Много раз я задавался вопросом, зачем храню книги, которые могут пригодиться только в неопределенном будущем, названия, далекие от привычных путей, раз прочитанные экземпляры, страницы которых я не открою еще много лет. Быть может, никогда! Но как я могу избавиться, к примеру, от «Зова предков», не уничтожив при этом один из немногих кирпичиков моего детства, или от «Грека Зорбы» — слезы, пролитые над ним, положили конец моему отрочеству; «Двадцать пятый час» и многие другие, давным-давно вытесненные на самые верхние полки в священной верности, которую мы себе приписываем, но тем не менее невредимые и немые.

Часто избавиться от книги труднее, чем ее приобрести. Книги лепятся к нам на основе соглашения о необходимости и забвении, словно были свидетелями эпизода нашей жизни, в который нам нет возврата. Но пока есть книги, нам кажется, что эти мгновения еще здесь. Я видел, как многие отмечают день, месяц и год прочтения; прочерчивают скромный календарь. Другие записывают на первой странице свое имя и, перед тем как отдать книгу кому-то почитать, заносят в дневник получателя и добавляют дату. Я видел запечатанные тома, как в публичных библиотеках, и тома с маленькой визиткой владельца, аккуратно вставленной в середину книги. Никому не хочется потерять книгу. Уж лучше потерять кольцо, часы, зонтик, чем книгу, страницы которой мы уже не перевернем, но в звуках названия которой кроются старые и подчас утраченные чувства.

В конце концов выходит, что размер библиотеки все же имеет значение. Книги выставляют напоказ, словно большой открытый мозг, под жалкими предлогами и покровом ложной скромности. Я знавал преподавателя классических языков, который нарочно мешкал на кухне, готовя кофе, чтобы гости могли полюбоваться названиями на полках. Когда он видел, что все свершилось, он входил в гостиную с подносом, а на лице его играла довольная улыбка.

Мы, читатели, тайком заглядываем в библиотеки друзей хотя бы просто для развлечения. Иногда для того, чтобы найти книгу, которую хотим почитать, но у нас ее нет, а иногда — чтобы знать, чем кормили стоящего перед нами зверя. Оставьте коллегу на диване в гостиной, и когда вернетесь, вы непременно обнаружите, что он стоит, вынюхивая ваши книги.

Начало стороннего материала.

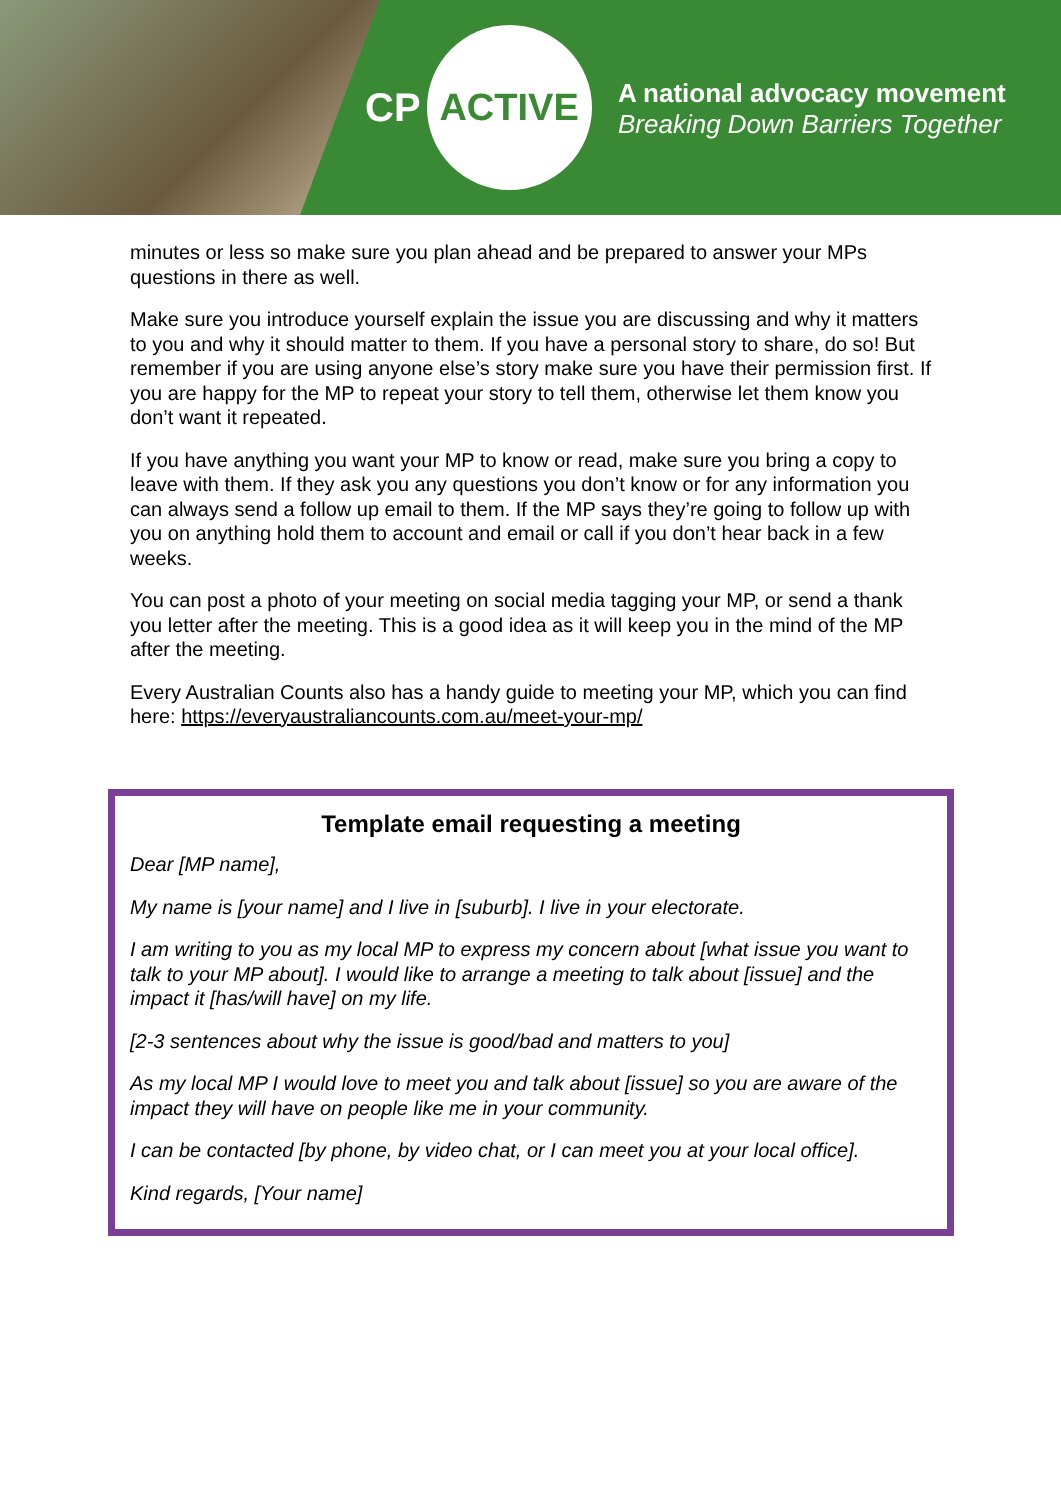CP
ACTIVE
A national advocacy movement
Breaking Down Barriers Together
minutes or less so make sure you plan ahead and be prepared to answer your MPs questions in there as well.
Make sure you introduce yourself explain the issue you are discussing and why it matters to you and why it should matter to them. If you have a personal story to share, do so! But remember if you are using anyone else’s story make sure you have their permission first. If you are happy for the MP to repeat your story to tell them, otherwise let them know you don’t want it repeated.
If you have anything you want your MP to know or read, make sure you bring a copy to leave with them. If they ask you any questions you don’t know or for any information you can always send a follow up email to them. If the MP says they’re going to follow up with you on anything hold them to account and email or call if you don’t hear back in a few weeks.
You can post a photo of your meeting on social media tagging your MP, or send a thank you letter after the meeting. This is a good idea as it will keep you in the mind of the MP after the meeting.
Every Australian Counts also has a handy guide to meeting your MP, which you can find here: https://everyaustraliancounts.com.au/meet-your-mp/
Template email requesting a meeting
Dear [MP name],
My name is [your name] and I live in [suburb]. I live in your electorate.
I am writing to you as my local MP to express my concern about [what issue you want to talk to your MP about]. I would like to arrange a meeting to talk about [issue] and the impact it [has/will have] on my life.
[2-3 sentences about why the issue is good/bad and matters to you]
As my local MP I would love to meet you and talk about [issue] so you are aware of the impact they will have on people like me in your community.
I can be contacted [by phone, by video chat, or I can meet you at your local office].
Kind regards, [Your name]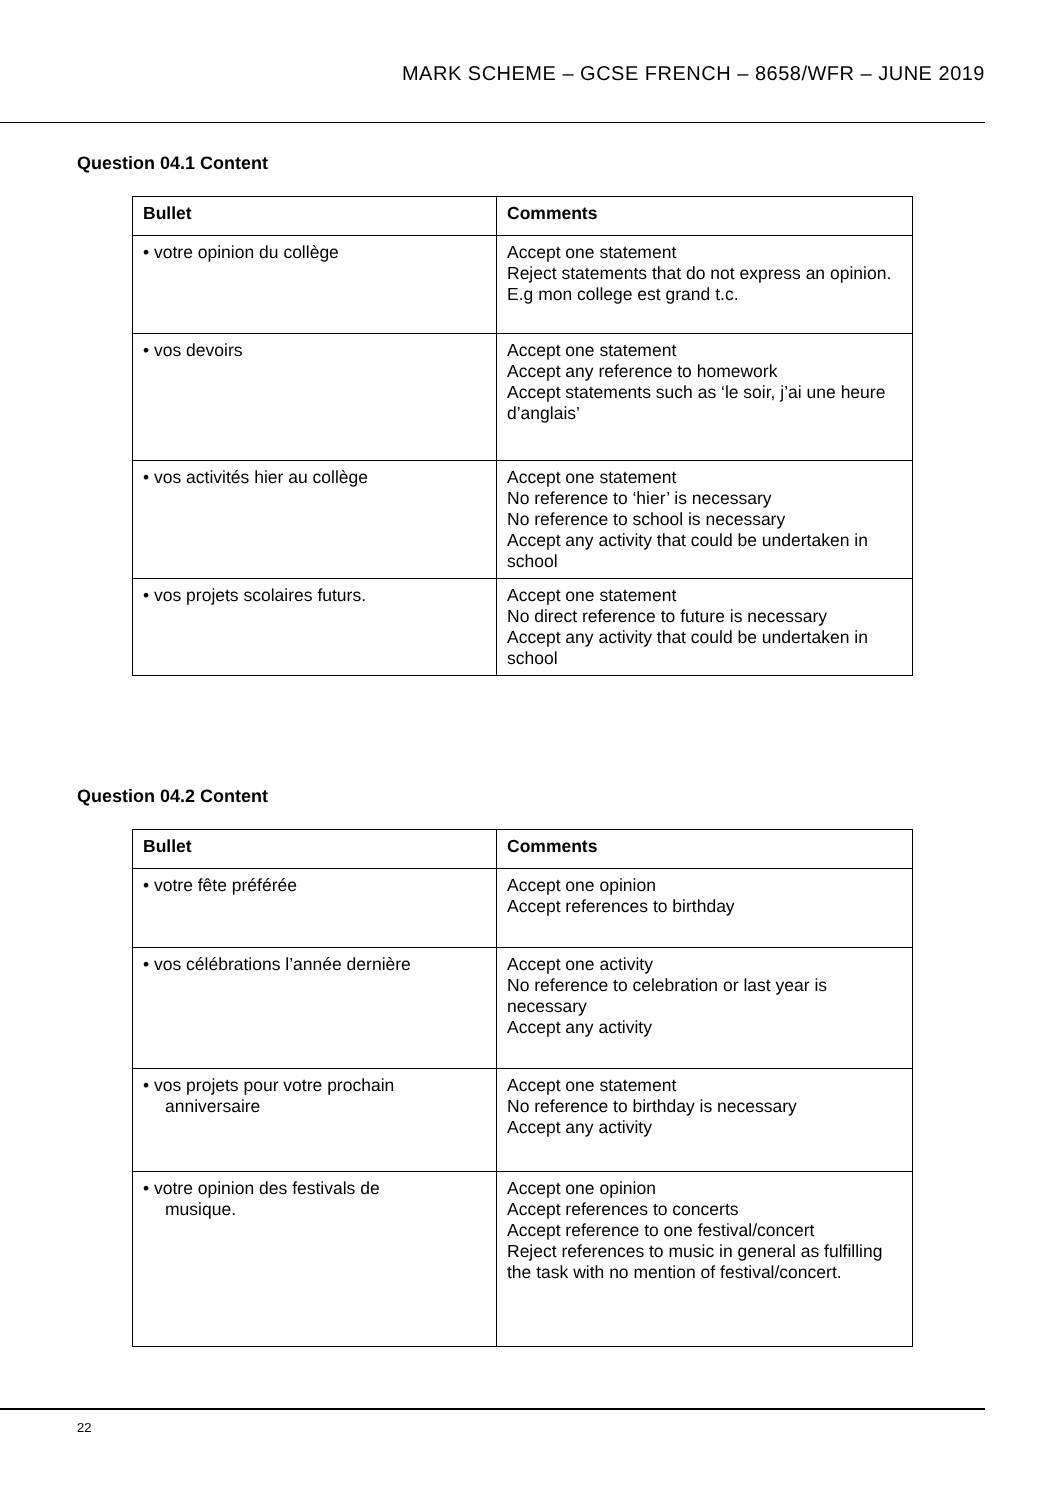MARK SCHEME – GCSE FRENCH – 8658/WFR – JUNE 2019
Question 04.1 Content
| Bullet | Comments |
| --- | --- |
| • votre opinion du collège | Accept one statement Reject statements that do not express an opinion. E.g mon college est grand t.c. |
| • vos devoirs | Accept one statement Accept any reference to homework Accept statements such as ‘le soir, j’ai une heure d’anglais’ |
| • vos activités hier au collège | Accept one statement No reference to ‘hier’ is necessary No reference to school is necessary Accept any activity that could be undertaken in school |
| • vos projets scolaires futurs. | Accept one statement No direct reference to future is necessary Accept any activity that could be undertaken in school |
Question 04.2 Content
| Bullet | Comments |
| --- | --- |
| • votre fête préférée | Accept one opinion Accept references to birthday |
| • vos célébrations l’année dernière | Accept one activity No reference to celebration or last year is necessary Accept any activity |
| • vos projets pour votre prochain anniversaire | Accept one statement No reference to birthday is necessary Accept any activity |
| • votre opinion des festivals de musique. | Accept one opinion Accept references to concerts Accept reference to one festival/concert Reject references to music in general as fulfilling the task with no mention of festival/concert. |
22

Но наступает момент, когда тома пересекают невидимую грань, наложенную количеством, и былая гордость превращается в обузу, потому что место — всегда проблема. Я как раз раздумывал, где бы повесить новую полку, когда в мои руки попал экземпляр «Теневой черты», который с тех пор возвращается ко мне словно постоянное предупреждение.

Впрочем, экзаменационная сессия отвлекла мое внимание от книги. Она осталась на подставке, а я занялся своими студентами и студентами Блюмы. Дни были заполнены горами монографий и практических работ. Но когда настали летние каникулы, я решил пораньше поехать к матери, сделать себе подарок и вернуть книгу, а заодно сообщить мужчине, который в то время ничего для меня не значил, о трагической кончине Блюмы. Впрочем, не стану отрицать: помимо всего прочего, я хотел узнать его тайну.